Publication
SIGCOMM 2024
Conference paper

TraceWeaver: Distributed Request Tracing for Microservices Without Application Modification

Abstract

Monitoring and debugging modern cloud-based applications is challlenging since even a single API call can involve many interdependent distributed microservices. To provide observability for such complex systems, distributed tracing frameworks track request flow across the microservice call tree. However, such solutions require instrumenting every component of the distributed application to add and propagate tracing headers, which has slowed adoption. This paper explores whether we can trace requests without any application instrumentation, which we refer to as request trace reconstruction.
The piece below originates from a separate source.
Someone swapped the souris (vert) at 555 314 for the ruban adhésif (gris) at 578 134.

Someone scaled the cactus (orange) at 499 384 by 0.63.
To that end, we develop TraceWeaver, a system that incorporates readily available information from production settings(e.g., timestamps) and test environments(e.g., call graphs) to reconstruct request traces with usefully high accuracy. At the heart of TraceWeaver is a reconstruction algorithm that uses request-response timestamps to effectively prune the search space for mapping requests and applies statistical timing analysis techniques to reconstruct traces. Evaluation with (1) benchmark microservice applications and (2) a production microservice dataset demonstrates that TraceWeaver can achieve a high accuracy of ~90% and can be meaningfully applied towards multiple use cases (e.g., finding slow services and A/B testing).